Il disturbo bipolare II è più comune nelle donne che negli uomini. Ma il disturbo bipolare di tipo I è ugualmente prevalente in entrambi i sessi. Non si sa esattamente cosa causi questa differenza nelle diagnosi.

Rischio ormonale

Gli esperti ritengono che gli ormoni tiroidei abbiano effetti importanti sulla funzione cerebrale negli adulti. La depressione e il disturbo bipolare sono associati a una funzione tiroidea anormale.

La tiroide è una ghiandola del collo che rilascia ormoni che regolano la crescita e lo sviluppo. Le persone con disturbo bipolare hanno spesso ipotiroidismo o tiroide ipoattiva.

Cosa può scatenare un episodio maniacale o depressivo?

Alcuni fattori possono innescare episodi maniacali o depressivi. Questi fattori aumentano il livello di stress del corpo, che è anche un fattore scatenante.

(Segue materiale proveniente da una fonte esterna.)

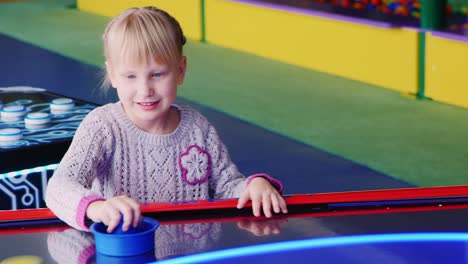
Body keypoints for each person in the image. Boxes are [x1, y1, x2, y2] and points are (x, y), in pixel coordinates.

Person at [45, 6, 287, 233]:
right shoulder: (103, 126)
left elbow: (227, 186)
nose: (145, 89)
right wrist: (96, 207)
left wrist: (253, 186)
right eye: (130, 76)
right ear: (112, 75)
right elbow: (60, 186)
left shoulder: (198, 128)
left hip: (190, 254)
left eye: (157, 74)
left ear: (180, 70)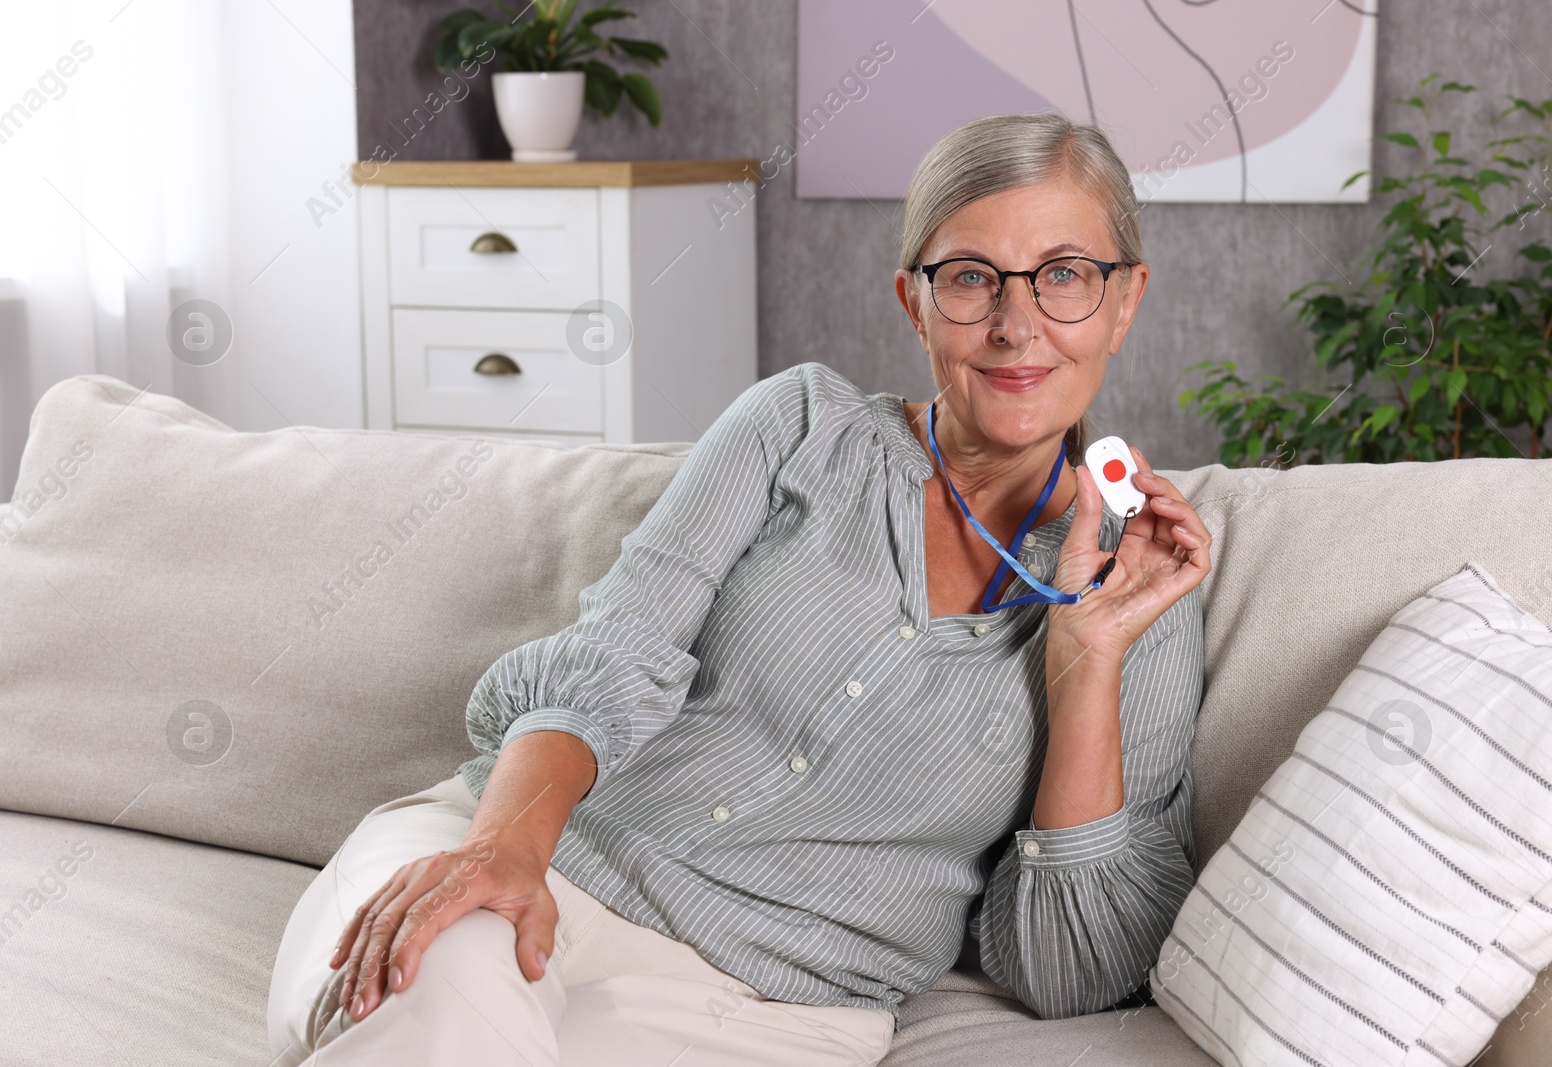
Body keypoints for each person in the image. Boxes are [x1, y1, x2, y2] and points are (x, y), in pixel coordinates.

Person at [266, 109, 1212, 1067]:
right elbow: (612, 654)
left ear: (1125, 300)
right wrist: (504, 849)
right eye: (971, 278)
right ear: (913, 301)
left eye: (1065, 276)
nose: (1017, 324)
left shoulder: (1145, 593)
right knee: (438, 985)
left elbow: (1076, 974)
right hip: (527, 860)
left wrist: (1085, 659)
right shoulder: (796, 425)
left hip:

Avere familiarità con i tuoi fattori scatenanti personali è un modo per evitare che i sintomi peggiorino.

Mentre i trigger variano da persona a persona, alcuni comuni includono:

  • eventi di vita stressanti, che può essere positivo o negativo, come la nascita di un bambino, una promozione di lavoro, il trasferimento in una nuova casa o la fine di una relazione
  • interruzione dei normali schemi di sonno, compreso il sonno ridotto o aumentato o il riposo a letto
  • cambiamento nella routine, come dormire, mangiare, fare esercizio o attività sociali (la routine strutturata può ridurre lo stress)
  • troppa stimolazione, come suoni specifici o forti, troppa attività e consumo di caffeina o nicotina
  • abuso di alcol o sostanze; un uso eccessivo può causare sintomi bipolari in corso, ricadute e ricoveri
  • malattia non gestita o non trattata

Quando vedere un dottore

Con una diagnosi, un trattamento e una gestione adeguati, è possibile condurre una vita appagante e felice con il disturbo bipolare.

Fissa un appuntamento con il tuo medico se ritieni di avere uno o più dei segni del disturbo bipolare. Possono controllare la tua salute fisica e anche farti alcune domande sullo screening della salute mentale.

Se il tuo medico non trova un problema fisico per i tuoi sintomi, potrebbe consigliarti di vedere un medico di salute mentale.

Il tuo trattamento dipenderà dalle tue condizioni. Può variare da farmaco a terapia. Trovare il trattamento giusto può richiedere del tempo. Parlate con il vostro medico se qualche farmaco causa effetti collaterali indesiderati. Ci sono altre opzioni che puoi provare.